Deputy Mayor Menashe Miller, who polled 11,736 votes, and Committeeman Meir Lichtenstein, with 10,071, both won re-election over challengers Bruce Stern, Jimmy Esposito, and Aaron Hirsh by large margins. Both have served on the five-member township committee for over 15 years.
While the two long-serving incumbents easily bested a field of little-known challengers, the committee that comprises Lakewood’s municipal government has been under increasing pressure from residents to do more to alleviate heavy congestion on many central roads that has grown significantly more intense over the last two years amid rapid residential development.
In national races, Democratic incumbent Senator Robert Menendez beat Republican Bob Huggin by a reported margin of 54 to 43 percent. Democrats generally hold a solid advantage in statewide New Jersey elections, but the fact that Sen. Menendez faced corruption charges in the past year energized the underdog campaign to unseat the two-term senator. In heavily Republican Ocean County, which includes Lakewood, Mr. Huggin polled 63 percent over Sen. Menendez’s 33 percent.
Republican Rep. Chris Smith who represents swaths of Monmouth and Ocean counties easily won what will be his 19th term in the House of Representatives, where he has been serving since 1981.
The only suspenseful race in the area, a neck-and-neck battle between two-term incumbent Republican Rep. Tom MacArthur and former Obama administration advisor Andy Kim, was still considered too close to call as of Wednesday afternoon. Neither campaign released any statement, since mail-in and other special ballots were still being tallied. The third district which Rep. MacArthur represents contains parts of largely Democratic Burlington County and heavily Republican Ocean County, including Toms River. The district voted twice for President Barack Obama but was won in 2016 by President Donald Trump.
In a race for the Ocean County Board of Chosen Freeholders, incumbent Republican Gerry Little and his running mate, Gary Quinn, won by large margins. Mr. Quinn is new to the board and will take over the seat long held by John Bartlett who chose not to seek re-election, citing health challenges. The five-member board constitutes the county’s local government.

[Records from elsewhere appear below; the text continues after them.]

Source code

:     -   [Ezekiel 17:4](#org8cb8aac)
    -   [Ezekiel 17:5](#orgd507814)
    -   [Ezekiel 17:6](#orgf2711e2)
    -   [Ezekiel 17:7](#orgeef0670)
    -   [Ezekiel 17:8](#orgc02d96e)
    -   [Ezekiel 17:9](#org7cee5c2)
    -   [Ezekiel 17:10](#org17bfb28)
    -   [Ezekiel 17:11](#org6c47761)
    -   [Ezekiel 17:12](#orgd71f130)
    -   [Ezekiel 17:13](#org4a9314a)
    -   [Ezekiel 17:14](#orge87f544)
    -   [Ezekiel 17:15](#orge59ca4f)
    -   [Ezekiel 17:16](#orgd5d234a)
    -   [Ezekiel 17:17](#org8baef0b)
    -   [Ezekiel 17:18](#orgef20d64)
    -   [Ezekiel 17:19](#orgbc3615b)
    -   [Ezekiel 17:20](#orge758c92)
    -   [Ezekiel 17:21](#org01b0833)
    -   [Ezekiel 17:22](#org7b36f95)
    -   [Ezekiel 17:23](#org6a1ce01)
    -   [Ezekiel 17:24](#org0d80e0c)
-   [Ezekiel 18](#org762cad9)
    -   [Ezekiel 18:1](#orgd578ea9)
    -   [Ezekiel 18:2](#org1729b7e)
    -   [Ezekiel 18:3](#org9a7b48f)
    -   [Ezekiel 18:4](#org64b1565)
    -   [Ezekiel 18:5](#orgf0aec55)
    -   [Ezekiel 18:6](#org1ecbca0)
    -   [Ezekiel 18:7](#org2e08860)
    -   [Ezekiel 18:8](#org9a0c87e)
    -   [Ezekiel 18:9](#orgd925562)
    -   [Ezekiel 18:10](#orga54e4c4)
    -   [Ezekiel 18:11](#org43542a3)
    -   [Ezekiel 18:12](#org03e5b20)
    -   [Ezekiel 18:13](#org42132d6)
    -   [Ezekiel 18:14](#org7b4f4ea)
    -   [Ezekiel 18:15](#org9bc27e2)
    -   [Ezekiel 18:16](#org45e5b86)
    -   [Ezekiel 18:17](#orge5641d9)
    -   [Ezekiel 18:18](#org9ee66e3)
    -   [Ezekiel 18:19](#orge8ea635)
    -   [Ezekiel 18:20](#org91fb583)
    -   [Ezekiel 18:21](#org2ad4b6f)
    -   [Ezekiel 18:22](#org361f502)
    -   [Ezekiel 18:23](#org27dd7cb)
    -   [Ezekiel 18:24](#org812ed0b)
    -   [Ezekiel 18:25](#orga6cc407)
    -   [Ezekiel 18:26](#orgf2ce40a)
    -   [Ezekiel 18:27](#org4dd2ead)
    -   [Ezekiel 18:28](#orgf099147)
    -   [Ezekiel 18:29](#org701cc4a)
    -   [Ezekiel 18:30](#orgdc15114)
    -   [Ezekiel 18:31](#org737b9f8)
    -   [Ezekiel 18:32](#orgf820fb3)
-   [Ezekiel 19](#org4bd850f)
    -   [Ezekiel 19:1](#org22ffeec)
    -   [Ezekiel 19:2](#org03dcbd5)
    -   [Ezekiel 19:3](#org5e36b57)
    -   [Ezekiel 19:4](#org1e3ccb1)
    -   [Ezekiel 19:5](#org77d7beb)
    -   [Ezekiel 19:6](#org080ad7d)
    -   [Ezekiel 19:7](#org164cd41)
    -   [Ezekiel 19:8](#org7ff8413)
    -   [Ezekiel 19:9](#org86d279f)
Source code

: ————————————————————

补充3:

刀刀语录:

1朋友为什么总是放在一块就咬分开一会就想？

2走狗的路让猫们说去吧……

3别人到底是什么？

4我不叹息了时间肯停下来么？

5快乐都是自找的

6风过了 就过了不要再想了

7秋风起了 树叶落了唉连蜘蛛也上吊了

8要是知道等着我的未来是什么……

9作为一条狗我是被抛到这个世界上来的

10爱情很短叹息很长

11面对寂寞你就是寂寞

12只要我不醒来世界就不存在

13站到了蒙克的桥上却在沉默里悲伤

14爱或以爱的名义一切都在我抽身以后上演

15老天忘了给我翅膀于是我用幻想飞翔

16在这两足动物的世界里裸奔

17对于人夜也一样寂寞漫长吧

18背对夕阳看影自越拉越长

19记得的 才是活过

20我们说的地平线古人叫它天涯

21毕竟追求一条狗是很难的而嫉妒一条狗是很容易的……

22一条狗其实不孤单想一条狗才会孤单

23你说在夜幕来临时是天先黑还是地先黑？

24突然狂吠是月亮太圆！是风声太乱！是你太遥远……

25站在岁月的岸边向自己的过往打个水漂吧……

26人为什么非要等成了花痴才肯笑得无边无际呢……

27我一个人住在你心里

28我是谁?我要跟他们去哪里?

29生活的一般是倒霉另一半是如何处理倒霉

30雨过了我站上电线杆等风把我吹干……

The Lakewood school board election had only three candidates, Moshe Bender, Chanina Nakdimen, and Heriberto Rodriguez, running for three seats. All had been serving on the board previously.
Jackson Mayor Michael Reina easily cruised to re-election over school teacher and union leader Tracie Yostpille. Mrs. Yostpille and two other candidates ran on the “Save Jackson” slate which focused heavily on stopping “Lakewood-style development” in Jackson. A week before elections, Mayor Reina had commented that some of the slate’s campaign material was “anti-Semitic.” While the town’s elections are held on non-partisan lines, Mayor Reina and other victors are affiliated with the Republican Party and the Save Jackson campaign was managed by Democratic operatives.